December 12, 1997 | Lutz Prechelt (prechelt@ira.uka.de)
The paper by Lutz Prechelt explores the use of cross-validation to detect overfitting during the training of neural networks and to implement early stopping. Overfitting occurs when a model performs well on the training data but poorly on unseen data, and early stopping can help mitigate this issue. However, the choice of the stopping criterion is often made ad-hoc or interactively, leading to inconsistent results. To address this, Prechelt evaluates 14 different automatic stopping criteria from three classes: generalization loss (GL), progress quotient (PQ), and upcrossing (UP) criteria. These criteria are tested on 12 classification and approximation tasks using multi-layer perceptrons with RPROP training.
The study aims to provide quantitative data to guide the selection of an appropriate stopping criterion. The results show that slower criteria generally lead to better generalization (on average, about 4% improvement), but they also require significantly longer training times (about four times longer). The paper discusses the trade-offs between training time and generalization error, suggesting that the best criteria depend on the specific goals: using GL criteria maximizes the probability of finding a good solution, while PQ and UP criteria minimize the average quality of solutions.
The study concludes by recommending the use of fast stopping criteria unless small improvements in network performance are worth significant increases in training time. For maximizing the probability of finding a good solution, GL criteria are suggested, and for minimizing the average quality of solutions, PQ or UP criteria are recommended based on the extent of overfitting. Future work should aim to validate these findings across different training algorithms, error functions, and problem domains.The paper by Lutz Prechelt explores the use of cross-validation to detect overfitting during the training of neural networks and to implement early stopping. Overfitting occurs when a model performs well on the training data but poorly on unseen data, and early stopping can help mitigate this issue. However, the choice of the stopping criterion is often made ad-hoc or interactively, leading to inconsistent results. To address this, Prechelt evaluates 14 different automatic stopping criteria from three classes: generalization loss (GL), progress quotient (PQ), and upcrossing (UP) criteria. These criteria are tested on 12 classification and approximation tasks using multi-layer perceptrons with RPROP training.
The study aims to provide quantitative data to guide the selection of an appropriate stopping criterion. The results show that slower criteria generally lead to better generalization (on average, about 4% improvement), but they also require significantly longer training times (about four times longer).

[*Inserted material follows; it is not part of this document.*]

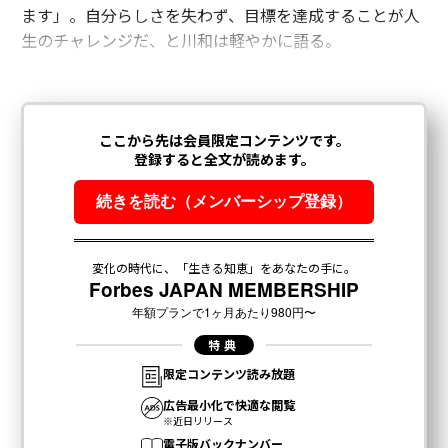
ます」。自分らしさを失わず、目標を達成することが人
生のチャレンジだ、と川和は軽やかに語る。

The paper discusses the trade-offs between training time and generalization error, suggesting that the best criteria depend on the specific goals: using GL criteria maximizes the probability of finding a good solution, while PQ and UP criteria minimize the average quality of solutions.
The study concludes by recommending the use of fast stopping criteria unless small improvements in network performance are worth significant increases in training time. For maximizing the probability of finding a good solution, GL criteria are suggested, and for minimizing the average quality of solutions, PQ or UP criteria are recommended based on the extent of overfitting. Future work should aim to validate these findings across different training algorithms, error functions, and problem domains.